TGV de Moussa Touré - 1997

Le cinéma sénégalais est trop souvent absent de nos écrans pour qu'on ne se réjouisse pas d'en apercevoir un bout de temps en temps, même si, comme ici, on reste dans le moyen. Moussa Touré, cinéaste humaniste et engagé, réalise une sorte de huis-clos matiné de road-movie, sur la piste d'un bus coloré, surnommé TGV. Entre Dakar et Conakry, son chauffeur, Rambo, charge une pleiade de personnages hauts en couleurs, subit pannes et intempéries, se frotte à l'amour et au terrorisme, et finit au bout de l'aventure à son but avant de repartir de plus belle. On voit bien ce que veut faire Touré : parler par la bande de la société sénégalaise, dans toutes ses strates, tout en faisant mine de réaliser une innocente comédie de moeurs. La galerie est exhaustive : un ministre en goguette, une jeune fille en fleurs à marier, un truand, un marabout, deux ethnologues français, et même un rebelle Bijago (oui, moi non plus je connaissais pas). Les rapports entre tous ces gens enfermés dans le petit bus brinquebalant sont tous symboliques des rapports de classe, de religion, de sexe et de couleurs, et la force du film est de donner de l'importance à chacun, de les regarder à égalité et avec beaucoup de tendresse.

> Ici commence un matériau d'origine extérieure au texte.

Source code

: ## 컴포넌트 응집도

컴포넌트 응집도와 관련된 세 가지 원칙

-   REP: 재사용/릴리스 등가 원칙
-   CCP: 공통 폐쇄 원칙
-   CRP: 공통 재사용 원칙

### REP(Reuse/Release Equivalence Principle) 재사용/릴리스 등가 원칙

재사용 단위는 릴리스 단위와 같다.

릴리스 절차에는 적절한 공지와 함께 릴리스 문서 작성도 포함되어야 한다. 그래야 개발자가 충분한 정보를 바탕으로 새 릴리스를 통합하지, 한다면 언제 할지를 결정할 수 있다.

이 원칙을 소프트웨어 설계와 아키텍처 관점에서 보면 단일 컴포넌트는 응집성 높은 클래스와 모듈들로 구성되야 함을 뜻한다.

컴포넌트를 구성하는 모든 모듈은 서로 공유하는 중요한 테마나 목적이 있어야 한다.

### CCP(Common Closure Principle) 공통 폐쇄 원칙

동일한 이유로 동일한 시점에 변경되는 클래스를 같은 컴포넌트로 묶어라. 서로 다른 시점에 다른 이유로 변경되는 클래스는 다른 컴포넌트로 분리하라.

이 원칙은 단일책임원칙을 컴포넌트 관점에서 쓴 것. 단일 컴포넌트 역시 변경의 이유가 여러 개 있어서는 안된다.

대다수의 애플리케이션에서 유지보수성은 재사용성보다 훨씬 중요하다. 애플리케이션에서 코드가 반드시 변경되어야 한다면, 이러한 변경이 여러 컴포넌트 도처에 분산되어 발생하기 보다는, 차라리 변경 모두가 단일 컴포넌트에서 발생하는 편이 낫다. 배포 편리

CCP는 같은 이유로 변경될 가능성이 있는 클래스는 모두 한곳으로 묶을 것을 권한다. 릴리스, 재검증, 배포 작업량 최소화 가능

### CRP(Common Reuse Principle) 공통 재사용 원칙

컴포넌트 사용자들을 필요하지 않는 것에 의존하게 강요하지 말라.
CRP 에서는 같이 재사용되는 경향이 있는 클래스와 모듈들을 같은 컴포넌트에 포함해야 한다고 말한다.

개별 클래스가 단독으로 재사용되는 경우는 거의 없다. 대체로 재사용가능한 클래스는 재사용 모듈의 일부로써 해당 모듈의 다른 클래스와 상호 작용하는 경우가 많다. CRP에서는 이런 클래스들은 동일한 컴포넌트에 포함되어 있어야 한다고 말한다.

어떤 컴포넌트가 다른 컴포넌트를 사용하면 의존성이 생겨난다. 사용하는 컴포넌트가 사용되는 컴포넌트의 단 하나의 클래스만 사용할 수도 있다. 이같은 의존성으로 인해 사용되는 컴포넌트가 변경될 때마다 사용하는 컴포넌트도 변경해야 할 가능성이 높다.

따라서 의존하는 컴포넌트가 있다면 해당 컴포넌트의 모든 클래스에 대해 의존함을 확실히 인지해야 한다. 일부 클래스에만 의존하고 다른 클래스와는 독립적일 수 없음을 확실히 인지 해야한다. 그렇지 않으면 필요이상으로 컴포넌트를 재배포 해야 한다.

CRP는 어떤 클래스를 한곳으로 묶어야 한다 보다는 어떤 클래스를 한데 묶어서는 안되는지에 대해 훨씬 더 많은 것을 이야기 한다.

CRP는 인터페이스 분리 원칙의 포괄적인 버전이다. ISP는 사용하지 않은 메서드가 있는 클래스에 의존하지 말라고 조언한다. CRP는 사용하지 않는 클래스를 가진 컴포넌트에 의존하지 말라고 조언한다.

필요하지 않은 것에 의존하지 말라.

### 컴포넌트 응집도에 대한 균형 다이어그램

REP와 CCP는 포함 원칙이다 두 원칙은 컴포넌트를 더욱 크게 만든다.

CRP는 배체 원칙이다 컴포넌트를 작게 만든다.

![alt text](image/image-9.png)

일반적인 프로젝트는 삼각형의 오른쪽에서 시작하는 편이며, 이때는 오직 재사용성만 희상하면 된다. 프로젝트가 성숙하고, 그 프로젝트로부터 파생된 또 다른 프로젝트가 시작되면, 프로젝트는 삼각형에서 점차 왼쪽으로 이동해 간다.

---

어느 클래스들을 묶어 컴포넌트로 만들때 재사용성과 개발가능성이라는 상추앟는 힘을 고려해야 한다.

Certes l'allégorie est souvent très appuyée, et le jeu vacillant de la plupart des acteurs (à l'exception du chauffeur du bus, vraiment subtil, et de Bernard Gireaudeau, assez drôle) n'ajoute pas à la crédibilité de cette historiette qui vire au conte. Mais le film, lumineux quand il le faut, tourmenté quand la situation l'exige, marque quand même des points par son discours. Etonnant de voir, par exemple, comment tous ces gugusses abandonnent sans remords les deux Blancs aux griffes des rebelles, ou comment le ministre fait de sa couardise un programme politique. Quant à la mise en scène, elle est vraiment plus qu'honnête, avec même un plan-séquence de toute beauté, qui fait tout le tour du bus en panne, poussé par les voyageurs, et fait exister chaque petite histoire en un seul mouvement. Un petit film un peu vacillant et amateur dans sa direction d'acteurs, mais très agréable et loin des clichés.